Designing the Curriculum of the Future — Part 1

Service Design Academy
SDinEducation
Published in
4 min readSep 13, 2019

What do you do when you are successful with a Creative Curriculum Fund bid?

Answer: You call the A-Team….erm…. no they stopped operating in the ‘80's! You get SDA in to work collaboratively with a fantastic group of young people. As a school, Arbroath Academy were clear; they were looking for creative solutions to the urgent challenges the school were facing.

Listening to the data: attendance statistics show that young people are choosing not to attend school, with a particular decline evident at S4. Let’s acknowledge that 20% of their young people move into higher education with 73% moving forward with further education or employment.

Why is it then, that the curriculum is essentially focused on the 20% moving into higher education with limited pathways available for the remaining 80%?

Aha, a problem……excellent….. love the problem, not the solution!!!!

Team forming through building paper towers

The brief: what would a curriculum look like that was designed by young people, teachers and partners alike?

Day 1 of 3 started with a group of 40 young people chosen at random from S2 right up to S6. The Service Design Academy are experienced in applying this approach to other projects and have seen a decline in attrition rates as well as an increase in positive feedback from students who participated in changes to aspects of the college curriculum.

Curriculum thoughts

The young people chose their own themes, then using the human bar chart method voted for which group they would like to join. A total of 8 groups were formed under each of the following headings:

Teachers (Team Plane) Skills & Attributes (Team Oreo and Team Flame) Friendship (Team Fwiends) Safe, Friendly and Healthy Environment (Team KCK) Experiences (Team BTMB & T&M) and Qualifications (Team Peace).

A fast paced introduction to service design and user research set the scenes, SDA adapted their examples to completely relate to the young people. Each group practiced user interviews on each other before testing out the questions they would use on their peers.

Practising interviews

“A desk is a dangerous place from which to view the world”

John Le Carre

The young people loved this quote and couldn’t wait to get outside and interview as many people as possible. This included leaving school grounds and heading down to the shops at lunch time to try and collect as many voices as possible.
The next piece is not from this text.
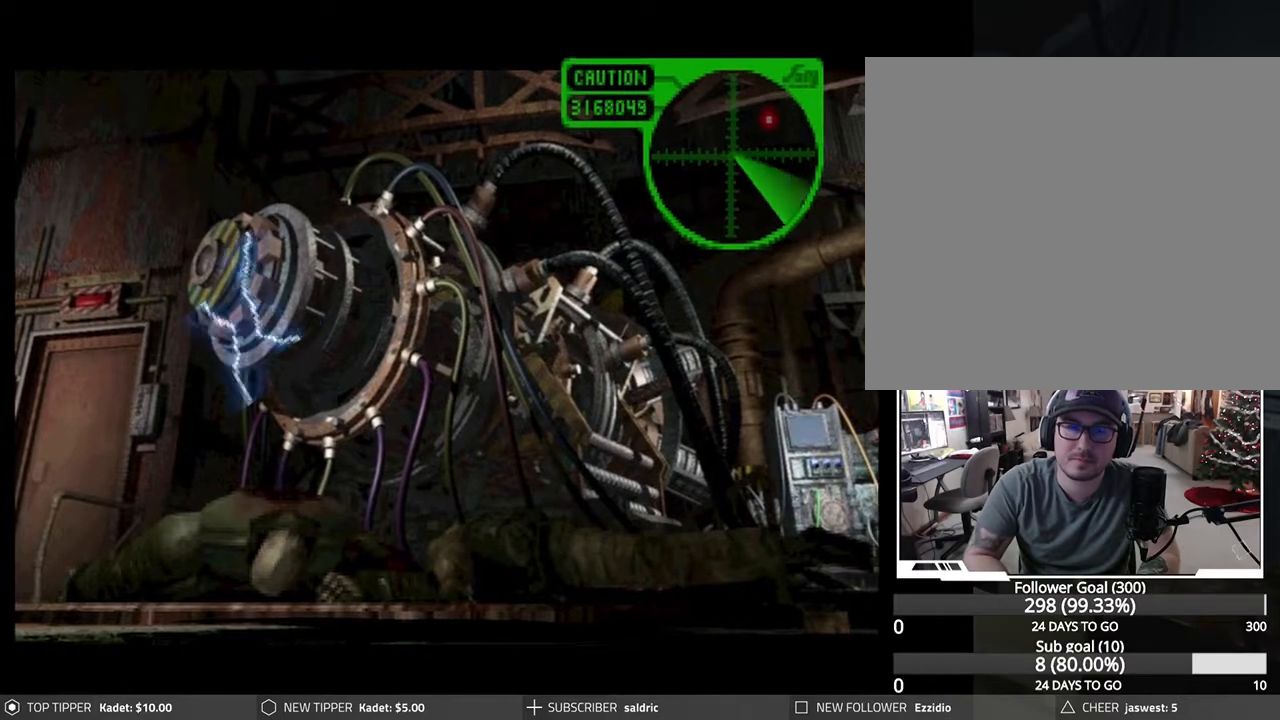
{"buttons": ["R1"], "left_stick": "center", "events": []}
Experiences Team Research Wall

After carrying out some short, sharp user interviews through street research it was time to build those user research walls. A good few teachers and a couple of parents were also caught over lunch time who gave their insights into the questions being asked.

Moving into ideation to wrap up the day, the enthusiasm and participation was breathtaking. The buzz in the room and the work being produced was very inspiring.

Here is a snapshot of the ideas collected on the day:

More outdoor classes, mountain biking being taught (learn about the great outdoors / biology of plants etc) combine with other subjects.

Class room layout, bin the traditional rows. Hoodies to be worn branded with our house badges. A social space inside that isn’t the library. Smaller exam rooms, with food and drink available, pets to soothe and calm.

A Netflix room, to switch off and relax. More one to one time building relationships with teachers. Experiential trips and more project based topics.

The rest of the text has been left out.